To save mother earth it is necessary to learn from the teachings of our colleagues in the natural sciences. It is necessary to commit to acting in the light of what they teach us. But no amount of scientific knowledge and no amount of commitment will save mother earth without structural changes like those called for by the First Principle and the Second Principle.
NOTES:
[1] “The celebrated optimism of traditional economic theory, which has led to economists being looked upon as Candides, who, having left this world for the cultivation of their gardens, teach that all is for the best in this best of all possible worlds provided we will let well enough alone, is also to be traced, I think, to their having neglected to take account of the drag on prosperity which can be exercised by an insufficiency of effective demand.” J.M. Keynes, General Theory p. 33.
[2] This does not mean that all the rents that pay for work without sales have to pass through the public treasury. In the European Middle Ages for example rents from agricultural land were channeled to “hospitals” (in those times general houses of hospitality for people in need, ill or not) through the church and religious orders. Today private foundations sponsor art and science. (For example the Guggenheim Foundation with wealth historically derived from Chilean copper.) They provide employment that does not depend on sales for artists and scientists.
[3] “Main” does not mean “only.” It also does not necessarily mean that hiring workers in business-for-profit is the source of the majority of employment.
[4] The regulationist school of economists associated with the University of Grenoble holds that there must be a “regime of accumulation.” Politics, culture, religion, education, in fact all of social life, must function to provide guarantees that the conditions necessary for capital accumulation will be established and preserved.

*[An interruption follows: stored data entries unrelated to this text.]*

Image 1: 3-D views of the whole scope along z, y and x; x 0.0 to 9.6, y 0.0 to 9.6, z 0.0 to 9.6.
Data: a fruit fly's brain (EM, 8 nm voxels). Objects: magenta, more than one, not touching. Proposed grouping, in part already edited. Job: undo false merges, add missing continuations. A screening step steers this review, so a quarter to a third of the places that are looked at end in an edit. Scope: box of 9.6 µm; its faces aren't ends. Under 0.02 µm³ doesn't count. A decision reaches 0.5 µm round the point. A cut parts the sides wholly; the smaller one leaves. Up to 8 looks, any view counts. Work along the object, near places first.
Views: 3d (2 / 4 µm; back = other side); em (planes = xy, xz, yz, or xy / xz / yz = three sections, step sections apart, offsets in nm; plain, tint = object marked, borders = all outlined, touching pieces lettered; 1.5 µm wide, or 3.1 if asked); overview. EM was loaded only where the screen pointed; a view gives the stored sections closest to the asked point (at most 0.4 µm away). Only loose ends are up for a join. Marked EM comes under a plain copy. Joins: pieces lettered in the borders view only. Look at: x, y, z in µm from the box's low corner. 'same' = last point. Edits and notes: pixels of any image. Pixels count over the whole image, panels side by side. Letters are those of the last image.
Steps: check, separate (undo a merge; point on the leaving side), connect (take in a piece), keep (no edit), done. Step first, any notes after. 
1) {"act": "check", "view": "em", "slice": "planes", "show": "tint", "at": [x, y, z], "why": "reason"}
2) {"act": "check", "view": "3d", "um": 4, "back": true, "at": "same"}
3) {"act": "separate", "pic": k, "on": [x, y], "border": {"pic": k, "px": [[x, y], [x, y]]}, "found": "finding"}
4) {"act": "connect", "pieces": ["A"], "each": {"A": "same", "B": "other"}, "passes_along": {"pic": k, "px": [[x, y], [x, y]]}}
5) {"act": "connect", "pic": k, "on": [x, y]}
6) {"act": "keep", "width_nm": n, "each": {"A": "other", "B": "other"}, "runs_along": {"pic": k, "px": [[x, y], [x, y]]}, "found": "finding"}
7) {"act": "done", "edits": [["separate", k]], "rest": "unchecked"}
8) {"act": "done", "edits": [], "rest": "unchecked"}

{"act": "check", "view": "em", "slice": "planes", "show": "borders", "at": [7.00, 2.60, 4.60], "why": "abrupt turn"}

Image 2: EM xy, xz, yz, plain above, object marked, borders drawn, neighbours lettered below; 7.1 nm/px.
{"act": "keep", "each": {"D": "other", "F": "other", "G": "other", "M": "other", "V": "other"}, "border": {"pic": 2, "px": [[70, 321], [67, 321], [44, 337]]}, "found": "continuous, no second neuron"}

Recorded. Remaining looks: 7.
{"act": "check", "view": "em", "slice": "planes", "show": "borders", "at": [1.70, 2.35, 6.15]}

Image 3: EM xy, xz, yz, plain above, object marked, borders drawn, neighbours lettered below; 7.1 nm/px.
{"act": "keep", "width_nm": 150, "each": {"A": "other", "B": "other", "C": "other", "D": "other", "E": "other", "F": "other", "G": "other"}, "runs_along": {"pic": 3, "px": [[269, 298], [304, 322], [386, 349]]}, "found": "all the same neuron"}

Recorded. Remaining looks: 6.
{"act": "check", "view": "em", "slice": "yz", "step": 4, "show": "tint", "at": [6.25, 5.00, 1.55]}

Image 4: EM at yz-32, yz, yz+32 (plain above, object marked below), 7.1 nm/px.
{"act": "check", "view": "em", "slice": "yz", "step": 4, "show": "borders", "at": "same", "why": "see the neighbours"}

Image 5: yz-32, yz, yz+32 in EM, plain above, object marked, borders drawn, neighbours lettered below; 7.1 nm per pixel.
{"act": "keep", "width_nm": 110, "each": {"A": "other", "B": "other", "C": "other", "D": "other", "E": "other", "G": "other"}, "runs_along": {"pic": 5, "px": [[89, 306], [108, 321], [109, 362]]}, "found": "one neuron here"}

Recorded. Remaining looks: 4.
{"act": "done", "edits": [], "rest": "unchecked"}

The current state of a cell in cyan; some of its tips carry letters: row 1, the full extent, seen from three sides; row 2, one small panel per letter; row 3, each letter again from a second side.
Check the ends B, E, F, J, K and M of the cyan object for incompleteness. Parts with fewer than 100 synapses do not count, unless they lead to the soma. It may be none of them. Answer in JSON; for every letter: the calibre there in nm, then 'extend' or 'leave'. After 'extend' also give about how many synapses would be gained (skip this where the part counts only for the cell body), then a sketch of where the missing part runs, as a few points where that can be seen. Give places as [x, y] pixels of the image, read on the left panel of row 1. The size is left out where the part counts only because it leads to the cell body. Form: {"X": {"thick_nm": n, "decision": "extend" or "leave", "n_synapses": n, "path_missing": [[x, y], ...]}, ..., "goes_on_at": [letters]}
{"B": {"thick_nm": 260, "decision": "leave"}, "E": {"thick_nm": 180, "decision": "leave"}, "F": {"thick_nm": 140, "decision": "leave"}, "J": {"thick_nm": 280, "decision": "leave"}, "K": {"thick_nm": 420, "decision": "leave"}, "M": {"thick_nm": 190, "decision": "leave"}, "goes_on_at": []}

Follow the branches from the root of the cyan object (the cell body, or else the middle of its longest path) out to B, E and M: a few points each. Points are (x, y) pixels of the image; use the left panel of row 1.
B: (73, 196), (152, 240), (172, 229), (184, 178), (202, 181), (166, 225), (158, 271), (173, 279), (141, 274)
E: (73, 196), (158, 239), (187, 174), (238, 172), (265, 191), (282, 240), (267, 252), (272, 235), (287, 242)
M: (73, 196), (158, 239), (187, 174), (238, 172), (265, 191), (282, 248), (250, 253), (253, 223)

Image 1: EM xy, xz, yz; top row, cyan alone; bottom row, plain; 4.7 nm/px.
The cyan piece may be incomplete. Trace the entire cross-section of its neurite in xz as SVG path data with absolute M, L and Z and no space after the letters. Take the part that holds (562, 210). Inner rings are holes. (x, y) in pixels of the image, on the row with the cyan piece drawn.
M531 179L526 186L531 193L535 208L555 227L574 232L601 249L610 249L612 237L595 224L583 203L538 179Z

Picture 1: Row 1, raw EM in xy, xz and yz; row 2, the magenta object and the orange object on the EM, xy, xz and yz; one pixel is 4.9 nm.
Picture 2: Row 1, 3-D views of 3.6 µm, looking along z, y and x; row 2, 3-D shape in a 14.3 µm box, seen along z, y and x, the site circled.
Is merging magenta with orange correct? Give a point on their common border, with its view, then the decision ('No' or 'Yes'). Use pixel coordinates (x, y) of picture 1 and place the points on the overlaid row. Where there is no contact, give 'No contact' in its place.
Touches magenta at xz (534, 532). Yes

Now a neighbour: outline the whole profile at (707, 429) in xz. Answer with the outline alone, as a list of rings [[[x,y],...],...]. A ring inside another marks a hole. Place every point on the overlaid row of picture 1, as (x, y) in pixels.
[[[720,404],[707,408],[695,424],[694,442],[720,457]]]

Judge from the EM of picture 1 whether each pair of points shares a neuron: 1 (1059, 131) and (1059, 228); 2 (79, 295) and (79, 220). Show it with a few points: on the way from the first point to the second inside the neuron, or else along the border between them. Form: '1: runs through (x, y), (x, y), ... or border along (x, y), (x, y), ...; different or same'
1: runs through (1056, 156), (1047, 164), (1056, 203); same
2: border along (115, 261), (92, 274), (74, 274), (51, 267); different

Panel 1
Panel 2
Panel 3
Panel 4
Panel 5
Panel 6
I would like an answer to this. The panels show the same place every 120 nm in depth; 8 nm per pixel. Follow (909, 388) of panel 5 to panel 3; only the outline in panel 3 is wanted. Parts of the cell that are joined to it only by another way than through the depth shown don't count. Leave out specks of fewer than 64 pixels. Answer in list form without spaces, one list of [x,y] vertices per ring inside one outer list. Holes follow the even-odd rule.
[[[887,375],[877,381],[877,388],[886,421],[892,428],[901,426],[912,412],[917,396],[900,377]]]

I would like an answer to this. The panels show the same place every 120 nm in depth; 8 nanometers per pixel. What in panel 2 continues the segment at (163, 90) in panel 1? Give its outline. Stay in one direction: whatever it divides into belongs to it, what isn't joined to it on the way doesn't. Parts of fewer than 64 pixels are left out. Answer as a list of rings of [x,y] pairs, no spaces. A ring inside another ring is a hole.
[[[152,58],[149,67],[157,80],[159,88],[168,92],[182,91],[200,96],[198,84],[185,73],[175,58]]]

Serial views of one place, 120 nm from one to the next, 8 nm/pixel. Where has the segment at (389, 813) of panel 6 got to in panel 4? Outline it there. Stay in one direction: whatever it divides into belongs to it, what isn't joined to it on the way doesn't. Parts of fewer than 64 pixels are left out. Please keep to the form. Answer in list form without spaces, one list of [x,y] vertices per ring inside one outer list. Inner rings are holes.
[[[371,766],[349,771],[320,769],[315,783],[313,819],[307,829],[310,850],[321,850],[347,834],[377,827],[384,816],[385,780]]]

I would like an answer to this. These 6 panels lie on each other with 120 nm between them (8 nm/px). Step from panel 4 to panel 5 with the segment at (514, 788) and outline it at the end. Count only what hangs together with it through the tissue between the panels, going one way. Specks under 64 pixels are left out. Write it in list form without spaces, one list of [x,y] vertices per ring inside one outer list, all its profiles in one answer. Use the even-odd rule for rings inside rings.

[5] The phrase “systemic imperative” is from Ellen Wood’s Empire of Capital.
[6] It must be added that even extreme measures that are pro-capital and anti-labor will fail in the long run to keep profits high enough to motivate enough production and distribution to establish general prosperity. Sooner or later a system overly dependent on capital accumulation to keep it going will lead to stagnation like that we see today in Japan, the USA, and the European Union. On this point the arguments advanced by Rosa Luxembourg almost a century ago in her Accumulation of Capital (1913) have stood the test of time. See also Keynes’ General Theory chapter 24. (1936) Regarding the inevitable failure also of the so-called “Keynesian” strategy of keeping profits up by creating an affluent middle class and working class with the purchasing power to buy the products of industry see Howard Richards and Joanna Swanger The Dilemmas of Social Democracies. (2006)
[7] For example in 1971 in the first few months of the Salvador Allende government in Chile private new investment fell to zero, but total new investment did not decline because public investment increased. Although this example is instructive, the solution of humanity’s problems requires something more. It requires de-growth in which loss of old livelihoods is replaced by ecologically sustainable new livelihoods rather than by a different form of ecologically unsustainable industrialization.